PET620 Hyper-V Issue

The following Windows event occurs daily on several of our PowerEdge T620 servers.  All servers are running Windows Server 2012.

EVENT: The speed of Hyper-V logical processer X is being limited by system firmware.  The processor has been in reduced performance state for 0 seconds since the last report. (Note: Where "X" is the processor number which ranges from 0 to 20 something.  In other words, I get this error for all processor core each time this happens.)
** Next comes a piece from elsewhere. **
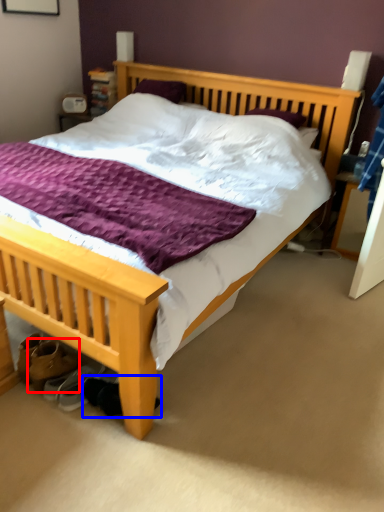
Question: Which point is closer to the camera, footwear (highlighted by a red box) or shoe (highlighted by a blue box)?

Choices:
 (A) footwear
 (B) shoe

Answer: (B)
SOURCE: Microsoft-Windows-Kernel-Processor-Power

Event ID: 37

After researching this issue online, I found a lot of people have had this same issue on various make/model/brand servers but very few have resolved the issue.  Those who have, have done so by upgrading their server's BIOS, etc.  I've followed suit by upgrading our server's firmware and driver versions from those offered by Dell's SUU version 7.3.0, A01 (x64).

990 Posts

September 18th, 2013 07:00

Thanks for your post.  Our bios updates do include processor firmware updates when available and we always recommend that enterprise equipment be updated to their most current levels.  

Regards,

990 Posts

September 18th, 2013 08:00

I apologize for misreading your question as a statement.   If you can provide a DSET report we can review, that would be beneficial.

Regards,

 

8 Posts

September 18th, 2013 08:00

I've already updated to the latest BIOS update (version 1.5.3) and the issue still exists.  I'm not clear what your post is directing me to do, if anything.

8 Posts

September 18th, 2013 09:00

A DSET report from one of the servers has been provided via the DropBox link you e-mailed me.  I await your response regarding your findings.

990 Posts

September 18th, 2013 13:00

Thanks for the DSET report. Everything is current on the server and no hardware errors are shown.

 I would say these are more warning than errors. In fact the amount of time it is affected is 0 seconds so this is more cosmetic than anything. I believe this is caused by c-states and/or c1e being enabled in the server BIOS. Both of these are power saving features.